God Damn.

The first Tokimemo game was an honest stroke of genius. While it certainly wasn't the first gal game, Konami used their experience in game development to make a social simulator that gamifies the high school experience in a way that combines the snappy, quick, replayable nature of arcade games with the narrative and stat growth systems of then-contemporary console and PC games. With the sequel, Konami set their sights to the goddamn moon. and they actually delivered.

The core gameplay remains unchanged between this game and its predecessor. There's still the fun balancing act of having to juggle academic stats, personal health stats, and relationship stats within your 2 actions per week. The iconic bomb system is here, albeit nerfed a tad (I don't think I had more than one bomb at once to worry about on my playthrough here, whereas tokimemo 1 might as well have been mfin bombergirl). They didn't bother reinventing the game mechanics, instead focusing on bolstering those mechanics with a world as dense and alive as the Playstation 1 could possibly provide.

The cast of characters in this game is much more vibrant and quirky here than in game 1, for better or for worse. It can make the game feel a bit more tropey than the more reserved and down to earth vibes that the first game provided, but it also has a bit more spice in it because of that. There's even a prologue section to establish childhood friend relationships/give the player a personality test that influences stat growth in the proper game, rather than just throwing you into high school with no proper context of your classmates. Despite each character usually having a central trope or gimmick, none of the characters are one-note and have a myriad of different events and situations to enjoy. Each of them live different lifestyles, and as such require completely different approaches. Even the dude side character has gone from the comedic relief sleazeball homie that hooks you up but isn't a threat in the first game to two rival characters that look for love of their own, even potentially competing with you. Hell, they even managed to make a GOOD Ijuuin character!!! Characters are what make or break a game like this, and this game has an extremely strong cast.

The world and overall interaction with it is done with such a bespoke attention to detail, it's crazy. Characters have a myriad of outfits they wear depending on the weather and their affection with you. You can choose which honorifics to use with each character, where calling characters differently at different stages in their relationship yields different results. There's a seasonal brochure you get every few in-game months that lists various timed events and happenings in the area, whether you care about them or not. You can even sacrifice an entire memory cards worth of data to create voice synthesis data for a girl of your choosing to pronounce your name in dialogue. To put the amount of content this game has in terms of detail into comparison here, this game uses a whopping five discs to contain all the different events, interactions, and variations of everything, yet completing a run still only takes 8-10 hours. The world density also makes the game incredibly personal; no two runs will ever be the same. I highly suggest finding someone else to play through the game alongside you to compare and contrast how each of your playthroughs and school lives are going.

Overall, yeah.

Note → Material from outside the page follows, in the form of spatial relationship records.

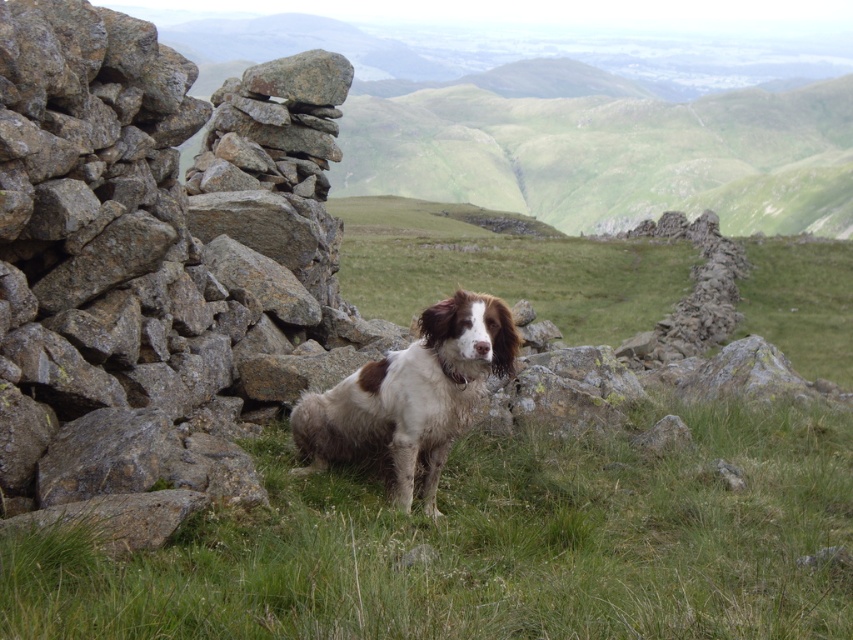
Between point (113, 44) and point (386, 371), which one is positioned behind?

Point (113, 44)

Who is positioned more to the right, rough gray rock at left or brown and white fur dog at center?

Positioned to the right is brown and white fur dog at center.

Who is more distant from viewer, (108, 275) or (437, 433)?

Positioned behind is point (108, 275).

This screenshot has height=640, width=853. I want to click on rough gray rock at left, so click(148, 268).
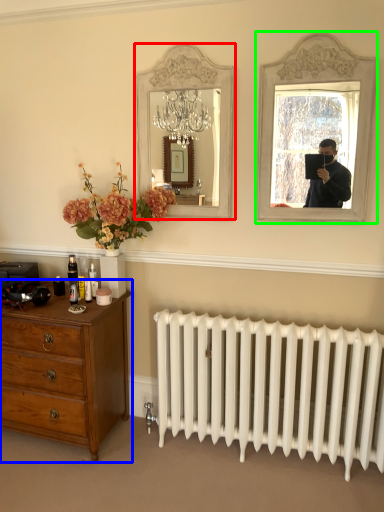
Question: Which object is the farthest from mirror (highlighted by a red box)? Choose among these: chest of drawers (highlighted by a blue box) or picture frame (highlighted by a green box).

Choices:
 (A) chest of drawers
 (B) picture frame

Answer: (A)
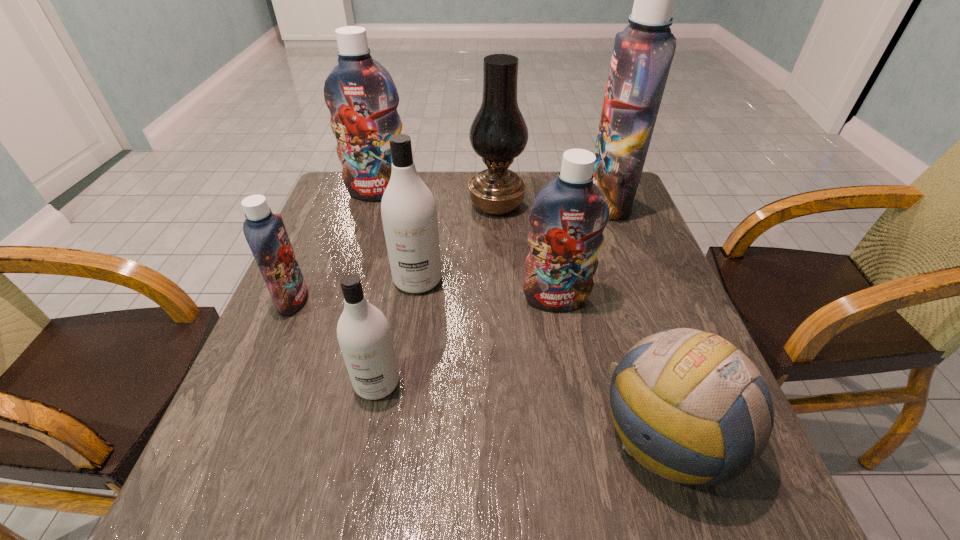
Locate an element on the screen. This screenshot has height=540, width=960. vacant space at the left edge is located at coordinates (308, 269).

Identify the location of vacant space at the right edge of the desktop. The height and width of the screenshot is (540, 960). (607, 274).

At what (x,y) coordinates should I click in order to perform the action: click on vacant area at the near left corner of the desktop. Please return your answer as a coordinate pair (x, y). Looking at the image, I should click on (208, 518).

The height and width of the screenshot is (540, 960). I want to click on empty location between the bigger white shampoo and the third biggest blue shampoo, so click(487, 289).

Locate an element on the screen. This screenshot has width=960, height=540. vacant space that's between the third smallest blue shampoo and the third biggest blue shampoo is located at coordinates (468, 246).

Find the location of a particular element. vacant space in between the bigger white shampoo and the rightmost shampoo is located at coordinates (514, 240).

The width and height of the screenshot is (960, 540). Identify the location of vacant space that's between the nearest shampoo and the shortest object. (522, 409).

Locate an element on the screen. The width and height of the screenshot is (960, 540). vacant area between the smaller white shampoo and the oil lamp is located at coordinates (437, 294).

Identify the location of empty space between the nearest shampoo and the second tallest shampoo. (377, 288).

Identify the location of vacant area that lies between the bigger white shampoo and the rightmost shampoo. This screenshot has height=540, width=960. (514, 240).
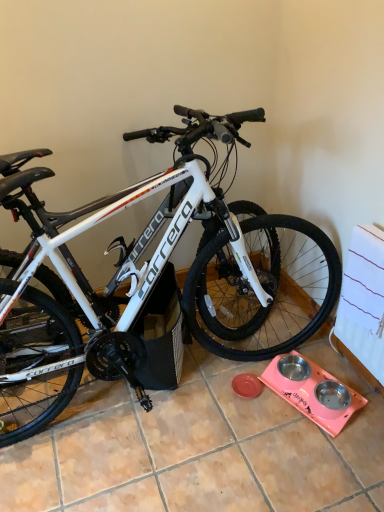
You are a GUI agent. You are given a task and a screenshot of the screen. Output one action in this format:
    pyautogui.click(x=<x>, y=<y>)
    Task: Click on the white matte bicycle at center
    
    Given the screenshot: What is the action you would take?
    pyautogui.click(x=110, y=281)

Image resolution: width=384 pixels, height=512 pixels. Describe the element at coordinates (110, 281) in the screenshot. I see `white matte bicycle at center` at that location.

Where is `white matte bicycle at center`? white matte bicycle at center is located at coordinates (110, 281).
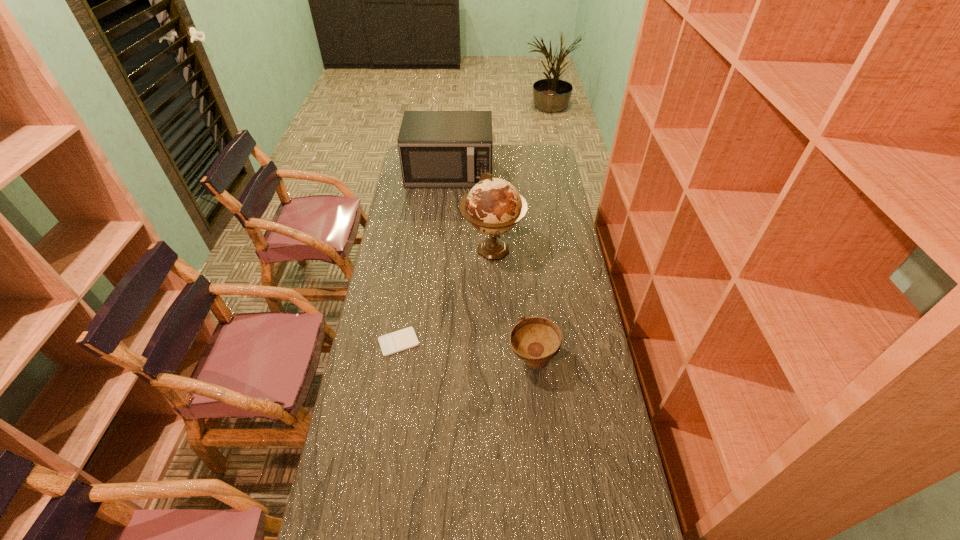
The width and height of the screenshot is (960, 540). In order to click on blank region between the third shortest object and the calculator in this screenshot , I will do `click(424, 257)`.

This screenshot has width=960, height=540. Find the location of `free spot between the third nearest object and the soup bowl`. free spot between the third nearest object and the soup bowl is located at coordinates (513, 305).

You are a GUI agent. You are given a task and a screenshot of the screen. Output one action in this format:
    pyautogui.click(x=<x>, y=<y>)
    Task: Click on the free space that is in between the tallest object and the shortest object
    The image size is (960, 540).
    Given the screenshot: What is the action you would take?
    [x=445, y=296]

Locate an element on the screen. This screenshot has height=540, width=960. free space between the calculator and the farthest object is located at coordinates (424, 257).

Where is `vacant space that's between the third nearest object and the second shortest object`? Image resolution: width=960 pixels, height=540 pixels. vacant space that's between the third nearest object and the second shortest object is located at coordinates (513, 305).

You are a GUI agent. You are given a task and a screenshot of the screen. Output one action in this format:
    pyautogui.click(x=<x>, y=<y>)
    Task: Click on the free space between the microwave oven and the soup bowl
    
    Given the screenshot: What is the action you would take?
    pyautogui.click(x=491, y=266)

This screenshot has height=540, width=960. In order to click on free space between the third tallest object and the farthest object in this screenshot , I will do `click(491, 266)`.

The image size is (960, 540). What are the coordinates of `free spot between the shortest object and the second shortest object` in the screenshot? It's located at (466, 351).

I want to click on the closest object relative to the microwave oven, so click(x=494, y=206).

Identify the location of object that can be found as the closest to the third shortest object. Image resolution: width=960 pixels, height=540 pixels. (494, 206).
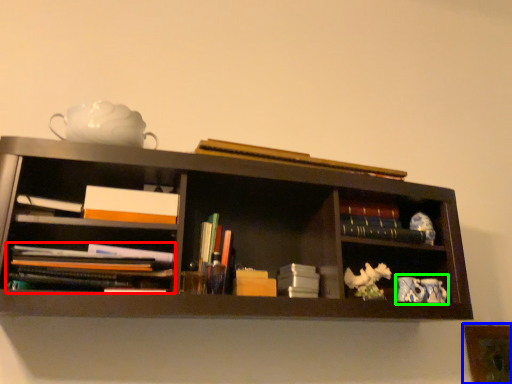
Question: Which object is positioned farthest from book (highlighted by a red box)? Select from picture frame (highlighted by a blue box) and tea set (highlighted by a green box).

Choices:
 (A) picture frame
 (B) tea set

Answer: (A)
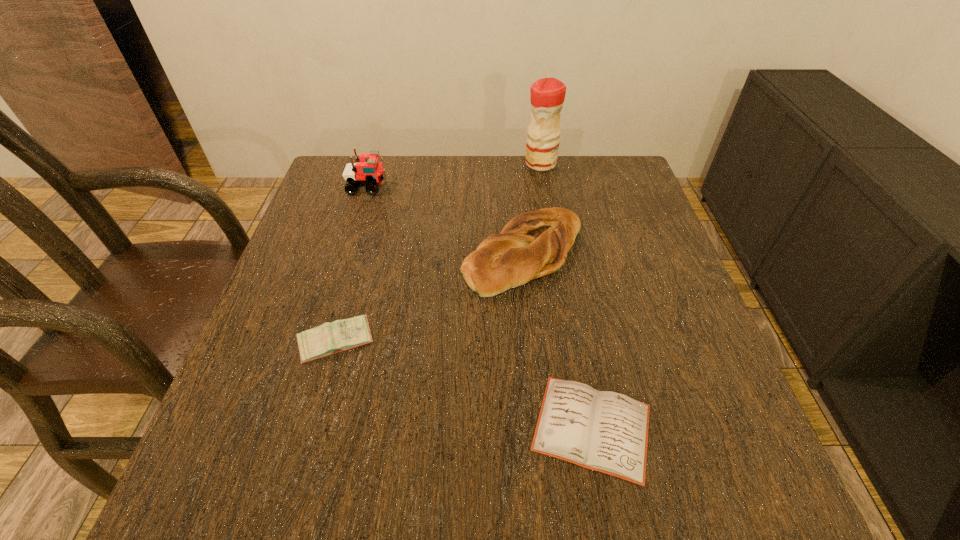
Find the location of a particular element. blank area in the image that satisfies the following two spatial constraints: 1. on the front-facing side of the left diary; 2. on the right side of the second tallest object is located at coordinates (320, 342).

Find the location of `vacant area in the image that satisfies the following two spatial constraints: 1. on the front-facing side of the fourth nearest object; 2. on the back side of the taller diary`. vacant area in the image that satisfies the following two spatial constraints: 1. on the front-facing side of the fourth nearest object; 2. on the back side of the taller diary is located at coordinates coord(320,342).

Identify the location of free space that satisfies the following two spatial constraints: 1. on the front-facing side of the shortest object; 2. on the right side of the second farthest object. Image resolution: width=960 pixels, height=540 pixels. [294, 427].

Where is `vacant space that satisfies the following two spatial constraints: 1. on the front-facing side of the Lego; 2. on the back side of the second nearest object`? This screenshot has height=540, width=960. vacant space that satisfies the following two spatial constraints: 1. on the front-facing side of the Lego; 2. on the back side of the second nearest object is located at coordinates (320, 342).

At what (x,y) coordinates should I click in order to perform the action: click on vacant region that satisfies the following two spatial constraints: 1. on the front-facing side of the Lego; 2. on the back side of the third tallest object. Please return your answer as a coordinate pair (x, y). Looking at the image, I should click on (347, 254).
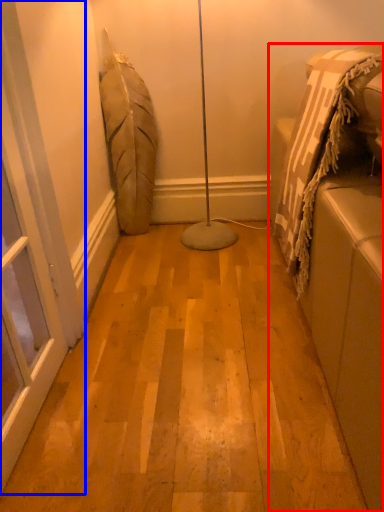
Question: Which object is closer to the camera taking this photo, furniture (highlighted by a red box) or screen door (highlighted by a blue box)?

Choices:
 (A) furniture
 (B) screen door

Answer: (A)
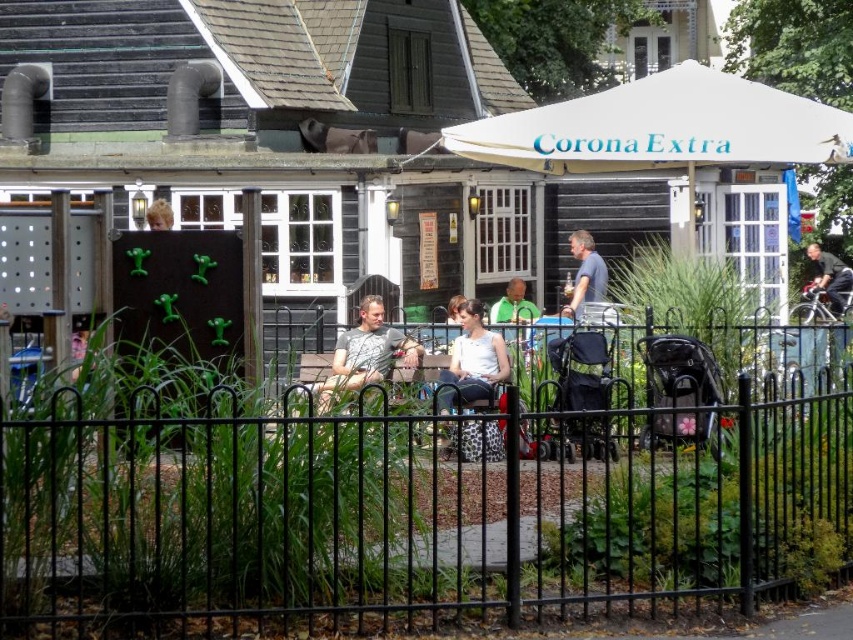
Does white matte tank top at center have a greater height compared to blonde hair at center?

Yes, white matte tank top at center is taller than blonde hair at center.

Between point (454, 360) and point (160, 227), which one is positioned in front?

Positioned in front is point (454, 360).

What are the coordinates of `white matte tank top at center` in the screenshot? It's located at (473, 362).

Which is more to the left, light gray fabric shirt at center or gray fabric shirt at center?

light gray fabric shirt at center is more to the left.

Is light gray fabric shirt at center shorter than gray fabric shirt at center?

Yes, light gray fabric shirt at center is shorter than gray fabric shirt at center.

The height and width of the screenshot is (640, 853). Describe the element at coordinates (364, 353) in the screenshot. I see `light gray fabric shirt at center` at that location.

Identify the location of light gray fabric shirt at center. Image resolution: width=853 pixels, height=640 pixels. (364, 353).

Which is above, black metal fence at center or dark blue shirt at upper right?

Positioned higher is dark blue shirt at upper right.

Is black metal fence at center positioned behind dark blue shirt at upper right?

No, black metal fence at center is closer to the viewer.

What do you see at coordinates (416, 506) in the screenshot? Image resolution: width=853 pixels, height=640 pixels. I see `black metal fence at center` at bounding box center [416, 506].

I want to click on black metal fence at center, so click(416, 506).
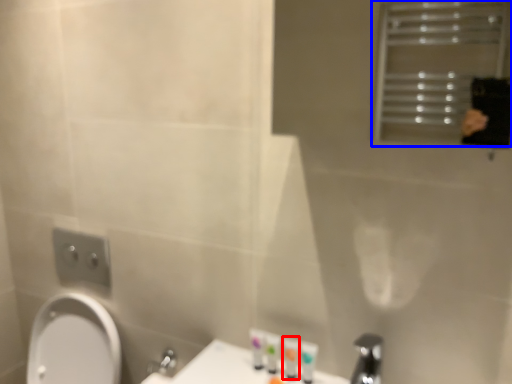
Question: Which object is closer to the camera taking this photo, toiletry (highlighted by a red box) or screen door (highlighted by a blue box)?

Choices:
 (A) toiletry
 (B) screen door

Answer: (B)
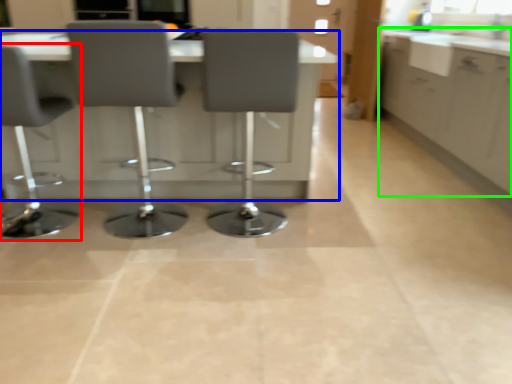
Question: Which object is the farthest from chair (highlighted by a red box)? Choose among these: table (highlighted by a blue box) or cabinetry (highlighted by a green box).

Choices:
 (A) table
 (B) cabinetry

Answer: (B)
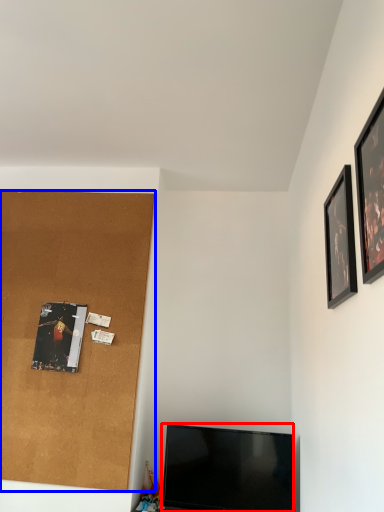
Question: Which object appears closest to the camera in this image, television (highlighted by a red box) or plywood (highlighted by a blue box)?

Choices:
 (A) television
 (B) plywood

Answer: (A)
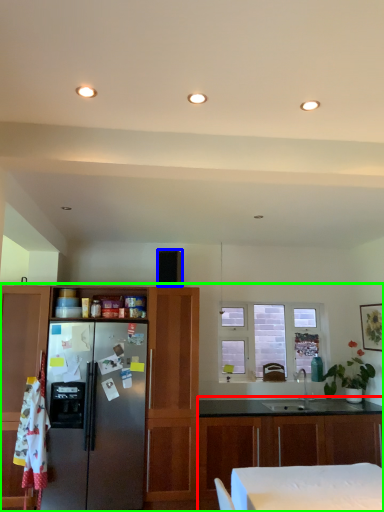
Question: Considering the real-world distances, which object is closest to cabinetry (highlighted by a red box)? appliance (highlighted by a blue box) or cabinetry (highlighted by a green box).

Choices:
 (A) appliance
 (B) cabinetry

Answer: (B)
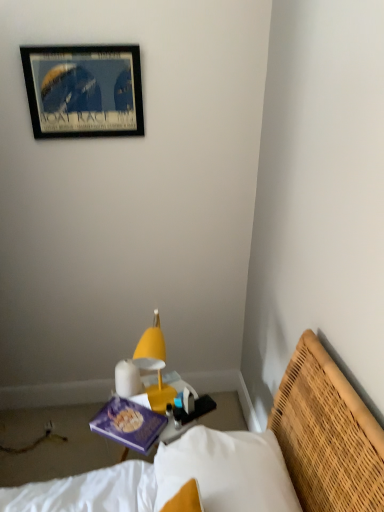
Question: Can you confirm if yellow woven bed at lower right is wider than wooden framed poster at upper left?

Choices:
 (A) no
 (B) yes

Answer: (B)

Question: From a real-world perspective, is yellow woven bed at lower right physically below wooden framed poster at upper left?

Choices:
 (A) yes
 (B) no

Answer: (A)

Question: Does yellow woven bed at lower right have a lesser width compared to wooden framed poster at upper left?

Choices:
 (A) no
 (B) yes

Answer: (A)

Question: Considering the relative sizes of yellow woven bed at lower right and wooden framed poster at upper left in the image provided, is yellow woven bed at lower right bigger than wooden framed poster at upper left?

Choices:
 (A) yes
 (B) no

Answer: (A)

Question: From the image's perspective, is yellow woven bed at lower right on wooden framed poster at upper left?

Choices:
 (A) no
 (B) yes

Answer: (A)

Question: Is wooden framed poster at upper left inside the boundaries of yellow plastic lamp at center, or outside?

Choices:
 (A) outside
 (B) inside

Answer: (A)

Question: From a real-world perspective, is wooden framed poster at upper left above or below yellow plastic lamp at center?

Choices:
 (A) below
 (B) above

Answer: (B)

Question: From the image's perspective, relative to yellow plastic lamp at center, is wooden framed poster at upper left above or below?

Choices:
 (A) below
 (B) above

Answer: (B)

Question: Considering the positions of wooden framed poster at upper left and yellow plastic lamp at center in the image, is wooden framed poster at upper left taller or shorter than yellow plastic lamp at center?

Choices:
 (A) short
 (B) tall

Answer: (A)

Question: From the image's perspective, relative to purple matte book at center, is yellow woven bed at lower right above or below?

Choices:
 (A) below
 (B) above

Answer: (A)

Question: Is point (62, 504) positioned closer to the camera than point (134, 441)?

Choices:
 (A) farther
 (B) closer

Answer: (B)

Question: From a real-world perspective, is yellow woven bed at lower right positioned above or below purple matte book at center?

Choices:
 (A) above
 (B) below

Answer: (A)

Question: Considering the relative positions of yellow woven bed at lower right and purple matte book at center in the image provided, is yellow woven bed at lower right to the left or to the right of purple matte book at center?

Choices:
 (A) left
 (B) right

Answer: (B)

Question: In the image, is wooden framed poster at upper left positioned in front of or behind purple matte book at center?

Choices:
 (A) behind
 (B) front

Answer: (A)

Question: Is point (49, 51) closer or farther from the camera than point (135, 442)?

Choices:
 (A) closer
 (B) farther

Answer: (B)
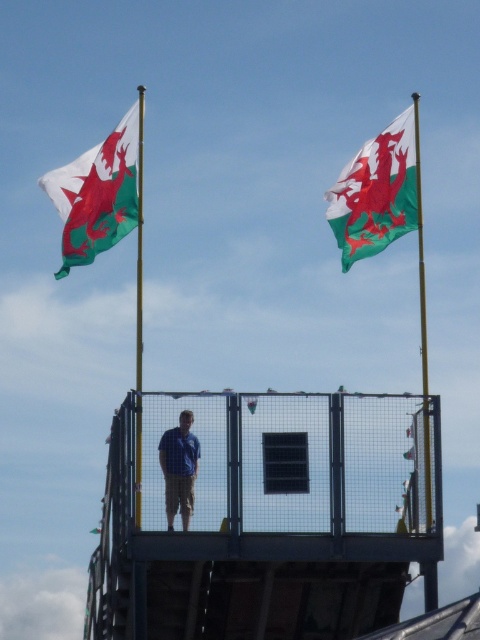
Question: Can you confirm if green and white fabric flag at upper right is bigger than blue shirt at center?

Choices:
 (A) no
 (B) yes

Answer: (B)

Question: Which object is the farthest from the yellow metallic flag pole at right?

Choices:
 (A) green/white fabric flag at upper left
 (B) blue shirt at center
 (C) green and white fabric flag at upper right

Answer: (B)

Question: Can you confirm if green and white fabric flag at upper right is thinner than green/white fabric flag at upper left?

Choices:
 (A) yes
 (B) no

Answer: (A)

Question: Which point appears farthest from the camera in this image?

Choices:
 (A) (420, 317)
 (B) (408, 170)
 (C) (173, 496)
 (D) (81, 216)

Answer: (A)

Question: Is green/white fabric flag at upper left to the left of yellow metallic flag pole at right from the viewer's perspective?

Choices:
 (A) yes
 (B) no

Answer: (A)

Question: Which object is farther from the camera taking this photo?

Choices:
 (A) green/white fabric flag at upper left
 (B) blue shirt at center
 (C) yellow metallic flag pole at right
 (D) green and white fabric flag at upper right

Answer: (A)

They took the already incredibly solid base the first game had, and polished it to a wonderful, glistening sheen. The technical culmination of the genre. The gal game to end all gal games. The Gran Turismo 4 of dating sims. With how modern hardware is and game budgets/manpower ballooning to the point they are today, I doubt there could be another game to challenge this games relative scope for its time. It really does feel like konami gave the tokimemo team a blank check to make the best thing they possibly could, and they succeeded. I can't say something like that could ever happen again. Did I also mention that the OST and its many arrangements are absolute bangers?

I have a pretty big backlog to the point where a lot of games I play are one-and-dones, but I can safely say for certain this won't be the last time I play through this game. I've only got Miyuki's ending, there's still so much more to do! An absolute must-play.